Il 45enne, rintracciato all’interno della comunità terapeutica, è stato ristretto nella casa circondariale di Velletri

Roma – Nella mattinata del 29 luglio i Carabinieri del Comando provinciale di Roma hanno dato esecuzione a un’ordinanza di ripristino della misura cautelare in carcere, emessa dal Tribunale di Roma nei confronti di un noto pregiudicato di origini napoletane di 45 anni, da tempo stanziale sul territorio capitolino.

L’uomo era stato arrestato, unitamente ad altre 27 persone, nell’ambito dell’operazione “Alba – Tulipano”, eseguita dai Carabinieri del Nucleo Investigativo di Roma in data 01 dicembre 2020, in quanto gravemente indiziato di essere a capo di uno dei più importanti sodalizi romani del narcotraffico operanti sotto l’egida del Clan Senese.

Il successivo 16 gennaio del 2021, il 45enne, a seguito di patologie legate a un suo presunto stato di tossicodipendenza, aveva beneficiato della concessione, da parte del Tribunale di Roma, della sostituzione della custodia in carcere con quella agli arresti domiciliari presso una comunità terapeutica per tossicodipendenti.

Divenuto nuovamente oggetto delle investigazioni dei Carabinieri del Nucleo Investigativo di Roma, a carico del 45enne venivano raccolti gravi elementi indiziari che portavano a ritenere che avesse immediatamente ricominciato a gestire le importanti attività di narcotraffico del sodalizio dall’interno della comunità terapeutica grazie anche all’utilizzo di criptofonini. Infatti, i militari, coordinati dalla DDA della Procura della Repubblica capitolina che richiedeva in merito un Ordine di Indagine Europeo, reperivano, analizzavano e riscontravano tutte le conversazioni intercorse tra il pregiudicato e i suoi accoliti tramite chat crittografate. In particolare, gli investigatori riuscivano a raccogliere gravi indizi che consentivano di ipotizzare che l’indagato, a partire dal giorno stesso in cui era stato ammesso alla misura degli arresti domiciliari presso la comunità terapeutica, avrebbe:

– organizzato ulteriori traffici;

– chiesto contezza circa la consistenza economica degli affari intrapresi in propria assenza, effettuando la contabilità relative alle forniture di sostanze stupefacenti e cercando di recuperare i crediti dai responsabili delle piazze di spaccio morosi;

– pianificato l’esecuzione di atti intimidatori nei confronti di uno degli spacciatori che non voleva onorare il proprio debito.

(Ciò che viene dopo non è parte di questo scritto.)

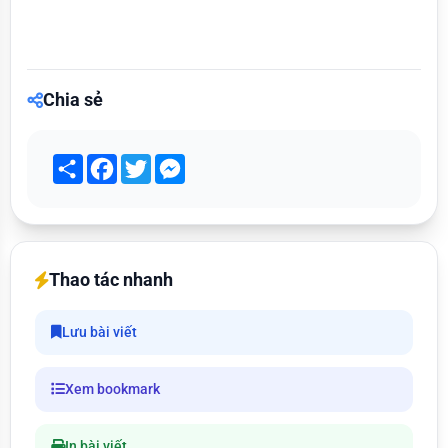
Chia sẻ
Share
Facebook
Twitter
Messenger
Thao tác nhanh
Lưu bài viết
Xem bookmark
In bài viết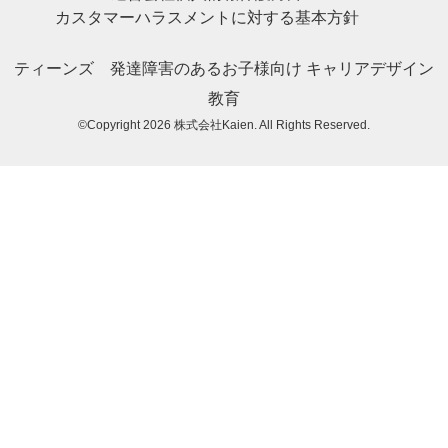
カスタマーハラスメントに対する基本方針
ティーンズ
発達障害のあるお子様向け
キャリアデザイン
教育
©Copyright 2026
株式会社Kaien
. All Rights Reserved.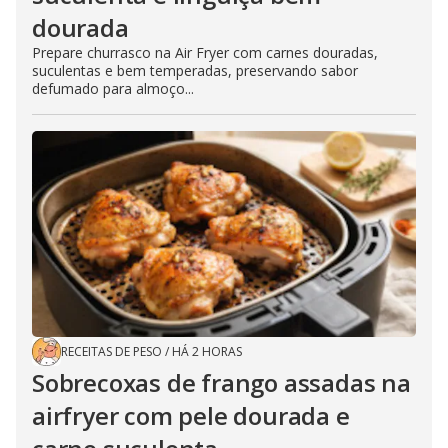
dourada
Prepare churrasco na Air Fryer com carnes douradas,
suculentas e bem temperadas, preservando sabor
defumado para almoço...
RECEITAS DE PESO
/
HÁ 2 HORAS
Sobrecoxas de frango assadas na
airfryer com pele dourada e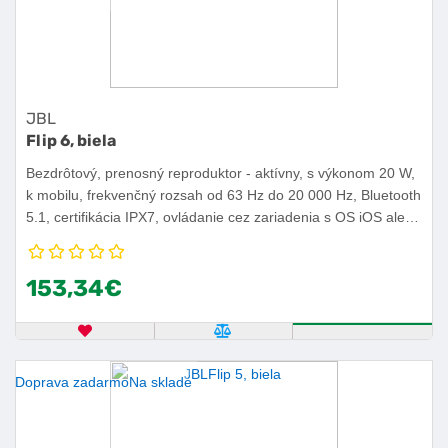
JBL
Flip 6, biela
Bezdrôtový, prenosný reproduktor - aktívny, s výkonom 20 W,
k mobilu, frekvenčný rozsah od 63 Hz do 20 000 Hz, Bluetooth
5.1, certifikácia IPX7, ovládanie cez zariadenia s OS iOS alebo
Android, výdrž batérie 12 h.
153,34€
OBĽÚBENÝ PRODUKT
POROVNAŤ PRODUKT
KÚPIŤ
Doprava zadarmo
Na sklade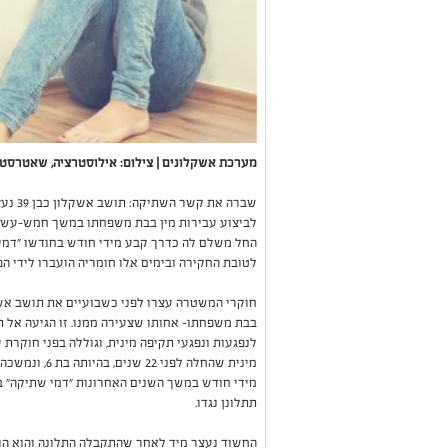
מערכת אשקלונים | צילום: אילוסטרציה, שאטרסט
שברה א
לביצוע עבירות מין בבת משפחתו במשך חמש-עשרה
החל משלם לה כדרך קבע מידי חודש בחודשו "דמי 
לטובת החקירה ובימים אלו חומריה הועברו לידי הפ
חוקרי המשטרה עצרו לפני כשבועיים את תושב אש
בבת משפחתו- אחותו שצעירה ממנו. זו הגיעה אל תח
לנפגעות ונפגעי תקיפה מינית, וגוללה בפני חוקר
מינית שהחלה לפ
מידי חודש במשך השנים האחרונות "דמי שתיקה" ב
תתלונן נגדו.
החשוד נעצר מיד לאחר שהתקבלה התלונה והוא הו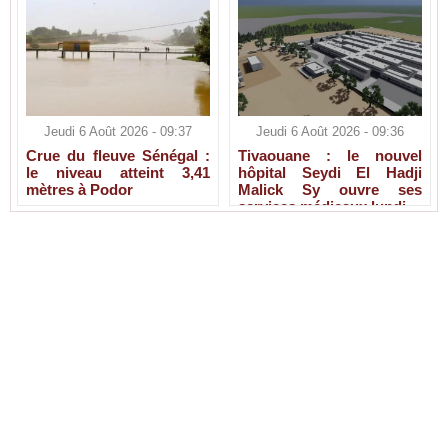
Jeudi 6 Août 2026 - 09:37
Jeudi 6 Août 2026 - 09:36
Crue du fleuve Sénégal :
Tivaouane : le nouvel
le niveau atteint 3,41
hôpital Seydi El Hadji
mètres à Podor
Malick Sy ouvre ses
services médicaux lundi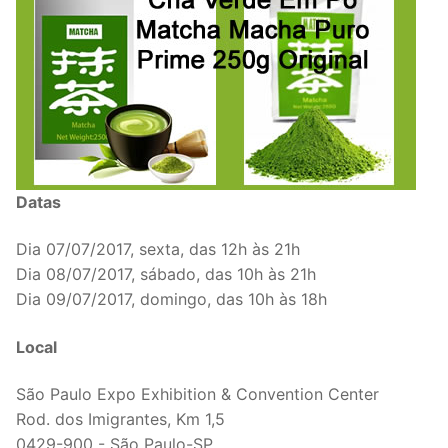
Datas
Dia 07/07/2017, sexta, das 12h às 21h
Dia 08/07/2017, sábado, das 10h às 21h
Dia 09/07/2017, domingo, das 10h às 18h
Local
São Paulo Expo Exhibition & Convention Center
Rod. dos Imigrantes, Km 1,5
0429-900 - São Paulo-SP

Il 45enne, rintracciato all’interno della comunità terapeutica, veniva ristretto presso la casa circondariale di Velletri.

Per dovere di cronaca, e a tutela di chi è indagato, ricordiamo che un’accusa non equivale a una condanna, che le prove si formano in Tribunale e che l’ordinamento giudiziario italiano prevede comunque tre gradi di giudizio.